Redford joins Democrats in extolling West’s ‘realignment’
Colorado Springs Gazette
DENVER – Not long ago, the Mountain West was as rock-ribbed Republican as anywhere in the country. Now comes a bunch of elected officials who have turned red states blue.
As Robert Redford once asked: “Who are those guys?”
The answer, according to a conference that began Thursday at the Colorado History Museum, is that a new generation of pragmatic, progressive leaders has emerged in the Mountain West to replace the likes of James Watt, Gale Norton and Dick Cheney, leading a Democratic surge that is a fundamental realignment, not part of a political cycle.

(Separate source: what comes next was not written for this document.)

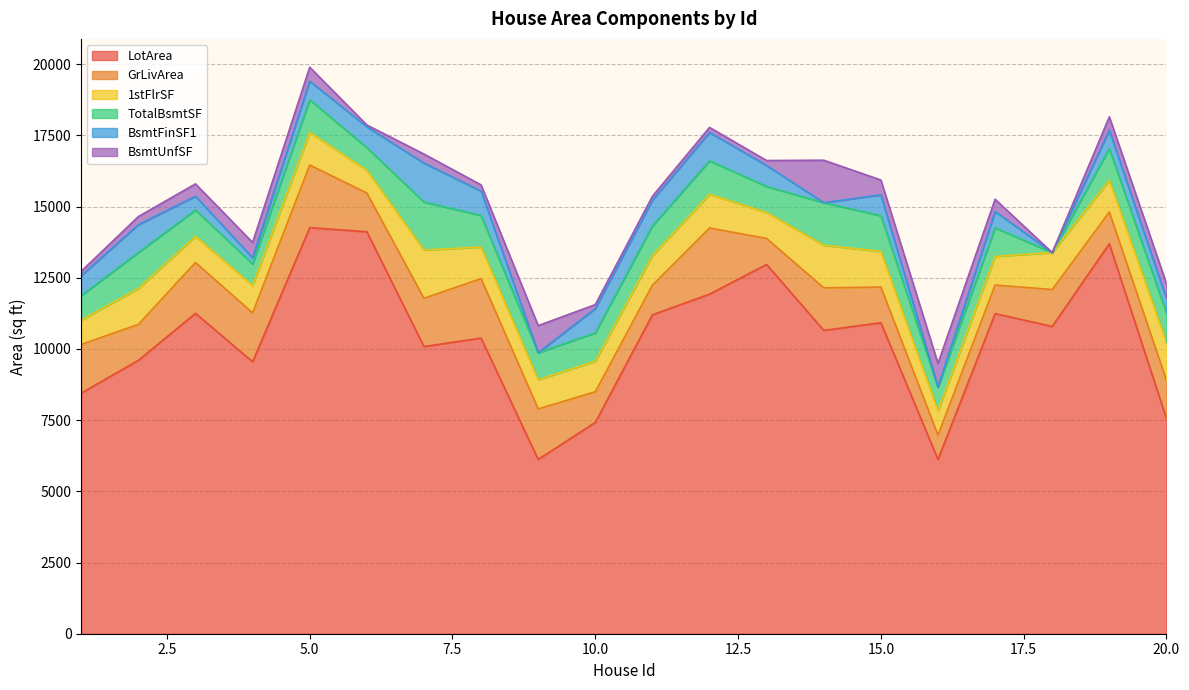

Where is the first local minimum for BsmtFinSF1?

4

Part regional celebration, part political mixer, the “2009 Western Summit,” organized by an outfit called Project New West, brought representatives from Arizona, Colorado, Idaho, Montana, Nevada, New Mexico, Utah and Wyoming, and nary a Republican among them.

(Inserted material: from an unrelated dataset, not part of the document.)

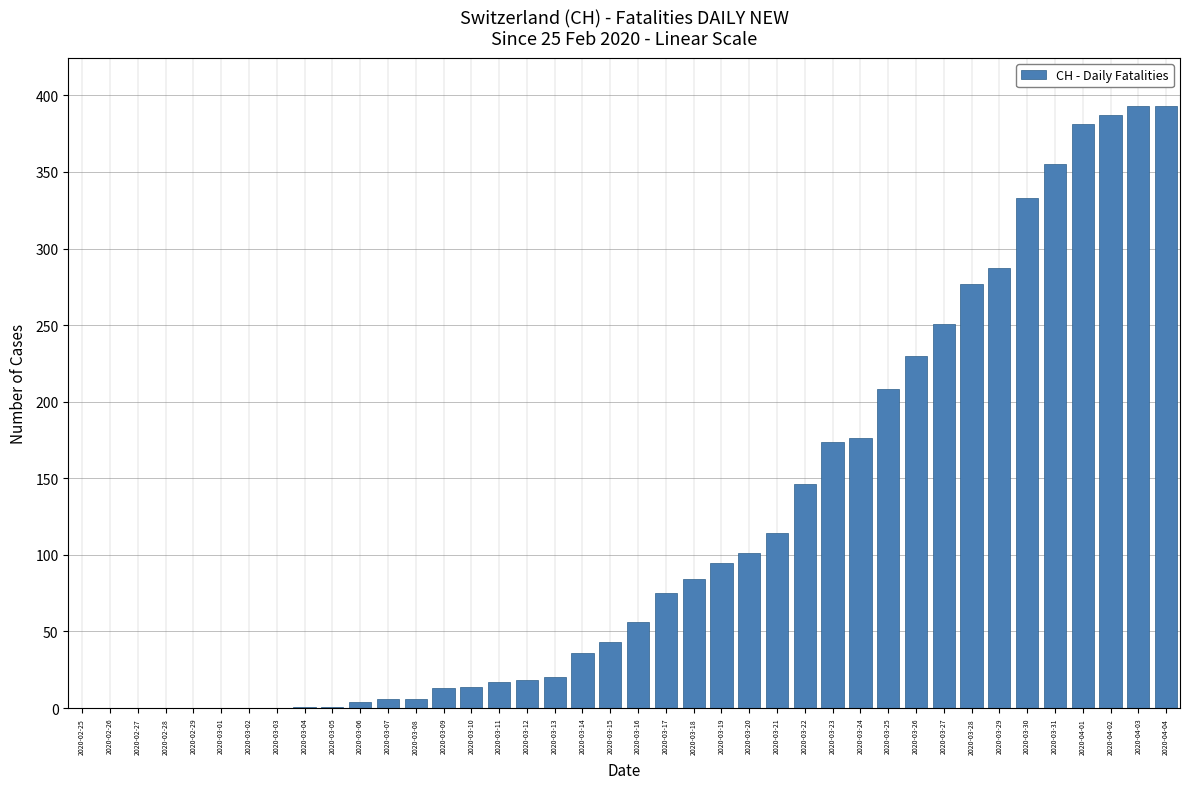

What is the maximum value shown in the chart?

393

Senate Majority Leader Harry Reid of Nevada ticked off Democratic gains in Colorado, Montana, New Mexico and Wyoming. “The Old West has given way to the New West,” said Reid, who has a foot in both eras. He said the West has always attracted “forward-thinking Americans” and would be a model for the rest of the country in the years to come.
Colorado Gov. Bill Ritter extolled the emerging New West paradigm of “balancing development with protection, with preservation and conservation.”

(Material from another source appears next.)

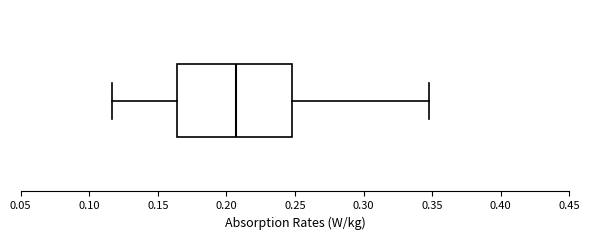

Read this box plot against the x-axis: the position of the median line, the range covered by the box, and the ends of both whiskers. The values are not printed on the chart, so give them approximately, as read against the axis.

median 0.205, box 0.165 to 0.250, whiskers 0.115 to 0.350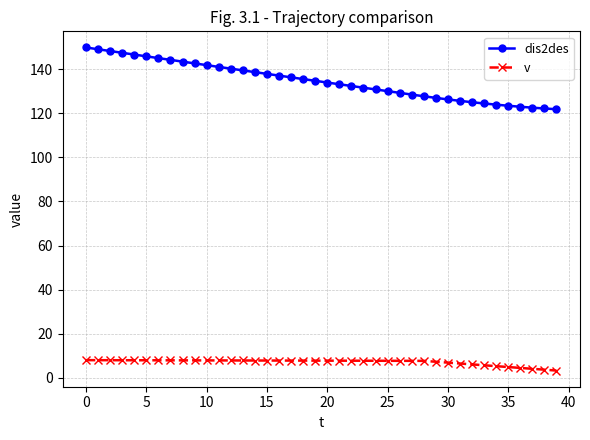

What is the lowest value of the v series?

3.3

Ritter talked about the new energy economy of wind turbines and solar panels, and the tycoon T. Boone Pickens talked about new uses for old energy – the natural gas he owns so much of.
Also atop the guest list were U.S. Sens. Jeff Bingaman and Tom Udall of New Mexico, and Mayor John Hickenlooper of Denver.
But the clear winner of the celebrity door prize was Redford, the Mountain West’s most famous resident. The actor, a longtime Utahan and environmental activist, also talked about “realignment” but said the shift was from a Manifest Destiny philosophy of exploiting the land to a new model of conservation and environmental stewardship.
And none too soon, he said; “time and resources are running out for the West.”
If there was any concern that President Barack Obama was courting a backlash by moving health care reform and other political mountains, this group didn’t show it.
Jim Messina, the Montanan who was chief of staff of Obama’s presidential campaign and is now the deputy White House chief, noted that Democrats had gone from zero of 44 Mountain West electoral votes in 2004 to 19 in 2008. He said his home state and Arizona were within reach in 2012.
He attributed the Democratic surge to candidates who have embraced the region’s increasing diversity and gotten in touch with regular folks’ values: patriotism, community and environment.